The universal symbol for incomplete pass.

“Yeah,” Swearinger said while talking about that play. “It’s day-by-day and getting better everyday and showing these guys what I got, that I can play out here, just earning my respect.”

And so far, in the early going, Swearinger seems to have already started earning the respect of his veteran teammates.

“I like his attitude. He’s definitely a player,” starting cornerback Kareem Jackson said. “I had a chance to watch him a little bit in college, playing in the SEC. He’s definitely flying around out here. He’s catching on quick. It’s definitely exciting to see him progress and grow as a player. Looking forward to it, looking forward to him helping us this season.”

After being drafted in the second round, Swearinger was audibly excited about getting to work with Ed Reed, who is one of his football idols. As of Tuesday, he hadn’t talked to Reed yet but said he’s very much looking forward to working with and learning from him.

“He’s one of my idols and it will be a pleasure to get with him and talk to him and steal some of his knowledge,” he said.

Swearinger’s personality on the field is fun. He talks a lot. Sometimes he trash talks with receivers. During rookie camp, he went back and forth with friend and first-round pick DeAndre Hopkins, who grew up about 60 miles from Swearinger in South Carolina.

And he still remembers the time Hopkins beat him on a double-move in a game early in their college careers. Then, at rookie camp, Hopkins beat him on a play again and let Swearinger know about it.

“He made one big catch and when he came back on the sidelines, he sort of stared me down,” Swearinger said during rookie camp. “But it’s all good. We gon’ talk trash.”

Other times, when he’s not talking to the offense, he’ll talk to his defensive teammates. He’ll critique and talk about a play or he’ll congratulate himself or a teammate on a big play.
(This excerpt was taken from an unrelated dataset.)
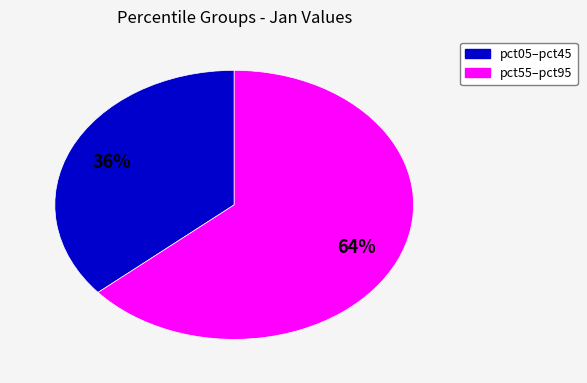

Does any single category account for the majority?

Yes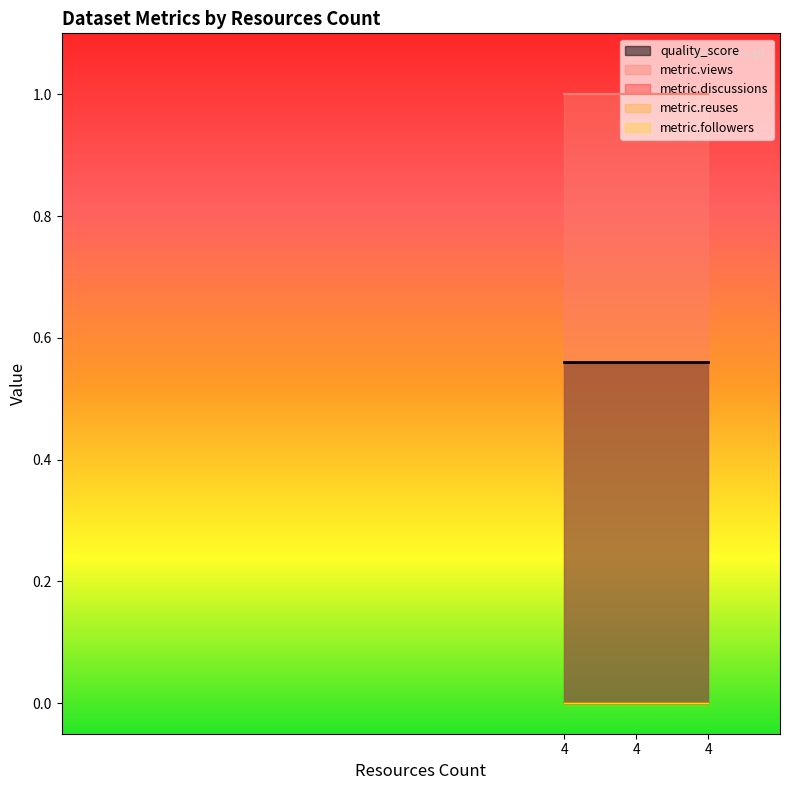

Which series changed the most between 4 and 4?

quality_score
“Off the field, I’m sort of a cool, calm, collected. I like to have fun,” Swearinger said. “On the field, I’m always live. It’s just something that’s been that way.”  
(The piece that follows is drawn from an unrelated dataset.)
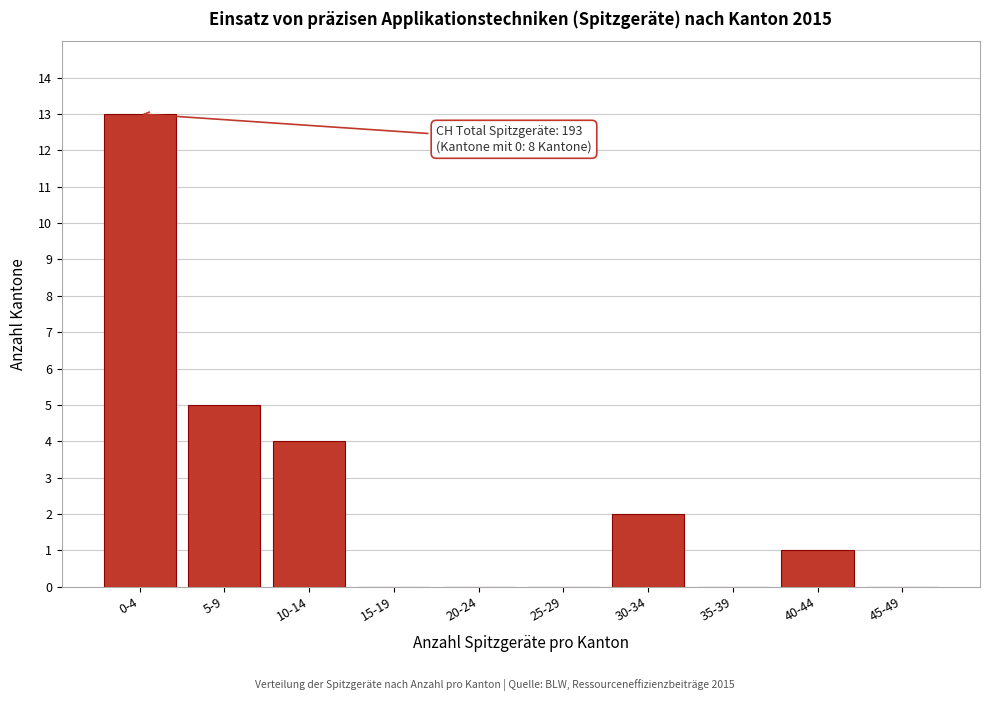

Reading left to right, extract all data points from this chart.

0-4=13	5-9=5	10-14=4	15-19=0	20-24=0	25-29=0	30-34=2	35-39=0	40-44=1	45-49=0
Swearinger thrives on his physicality. He’s an intimidating force in the middle of the field. And that’s a part of his on-field persona too.

See, what it comes down to is that Swearinger has swagger.

In fact, his nickname is Swag and it has been since he was 8 or 9 years old playing AAU ball, he recalled on Tuesday. And the person who gave him that nickname? Debra Montgomery, the mother of Sam Montgomery, who was a high school teammate with Swearinger in Greenwood, S.C. and has been reunited with him in the NFL.

Swearinger has another nickname, which doubles as his Twitter handle too: JungleBoi Swagg.

“Tarzan was always my favorite cartoon character, so it fits,” he said.

But JungleBoi Swagg isn’t just a nickname or a Twitter handle, it’s also Swearinger’s rap name. Swearinger said he’s been rapping for a while now. It’s just something fun and he considers it a hobby.

He just released his first mixtape entitled “A League of Our Own” with fellow rapper Beg G, who Swearinger said was a friend of a college teammate. Both men appear on all 12 tracks.

Swearinger said he has fun rapping but it’s just a hobby, not a distraction or a future career path.

“I’ve got a little talent,” Swearinger said while cracking a smirk, “but it’s nothing serious. Right now, it’s all football.”